Moving into my new home has filled me with so much gratitude. It’s been a week of joyful chaos with boxes everywhere, new furniture arriving, and a constant stream of Amazon deliveries. I’ve noticed how quickly my old thinking and doing habits show up in a season of stress. The same obsessive thinking that used to fuel my drinking now powers my enthusiasm for unpacking, decorating, and organizing. I can’t even eat lunch without unwrapping something and looking for a spot for it. There’s a difference, however in that I see the compulsiveness now. I can catch myself and pause before it spirals. The pause is what sobriety has given me and is critical to my self-care and finding gratitude .
Each morning, I walk my dog, Autumn, to the lake beach and park. It’s only five minutes from my house, but with a vestibular disorder, it’s no small victory. The world feels overwhelming sometimes, yet when the water surface is like glass I sink into the serenity of my surroundings. Recovery is rooted in these moments when I stop, breathe, and remember that I’m exactly where I’m supposed to be. I’m living sober in this new chapter, with the same invisible illnesses but brand-new tools to handle them.
Before sobriety, I didn’t know I had choices. If I thought about drinking, I drank. If I craved ice cream, I ate it. My thoughts were directives, not suggestions. I felt powerless over every urge, big or small. My alcoholism convinced me that every thought had to be acted on immediately. Today, I can think about something without doing it. My actions are based on good judgement and common sense.
I imagine my inner world like a big yellow school bus—stay with me here. My decision maker is in the driver’s seat, steering toward long-term goals. Right behind it sits my wanter, yelling directions like, “Turn right! Let’s stop for ice cream!” The wanter doesn’t care about goals or balance. It just wants what feels good in the moment. In the back of the bus, there’s my depression and anxiety making noise, arguing with each other, and creating chaos so loud that sometimes it’s hard to think straight. And every so often, alcoholism jumps on the bus, grabs the wheel, and tries to drive us straight into a ditch.
This image helps me explain what it feels like inside my head. Sobriety gives me the power to stay in the driver’s seat and my higher power is my seat belt. I don’t have to follow every direction my wanter shouts or panic when anxiety starts a fight in the back. I can pull over, take a deep breath, and reset. Meditation is like turning off the ignition for a moment and letting the engine cool down.

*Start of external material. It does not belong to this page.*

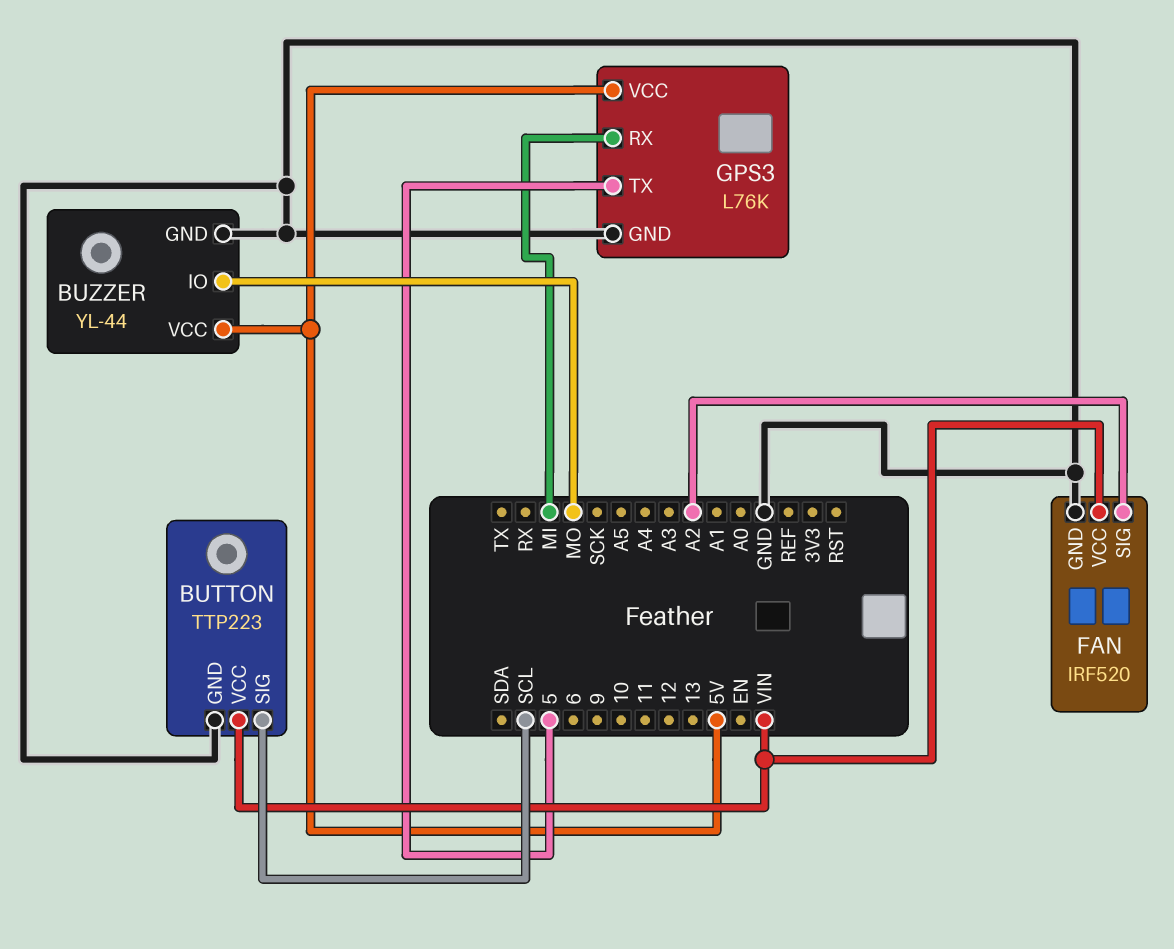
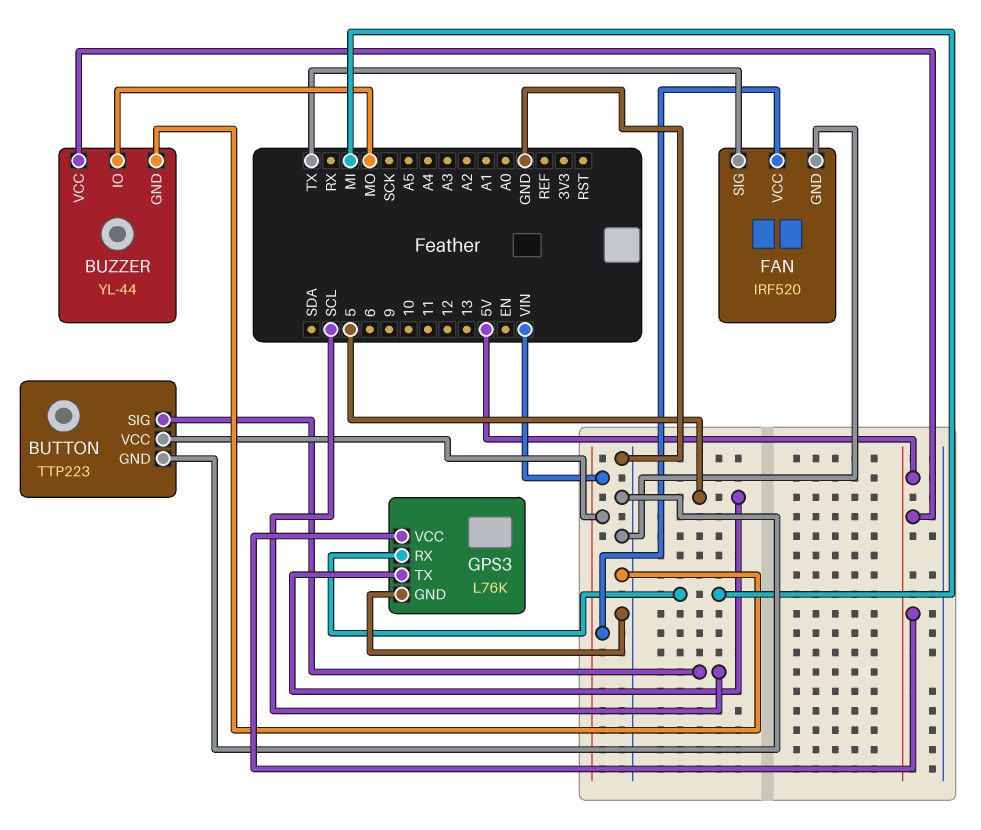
FAN pin SIG: A2 -> TX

There’s power in the pause. When I get quiet and breathe, even for one breath, I can feel gratitude seep back in. I’m grateful for my bus full of noisy passengers, for they are the inner voices that make me human. I’m grateful that I can rest in the middle of the mess, let go when I get lost in obsessive thinking, and celebrate that I my impulses no longer drive my life. What a miracle that is.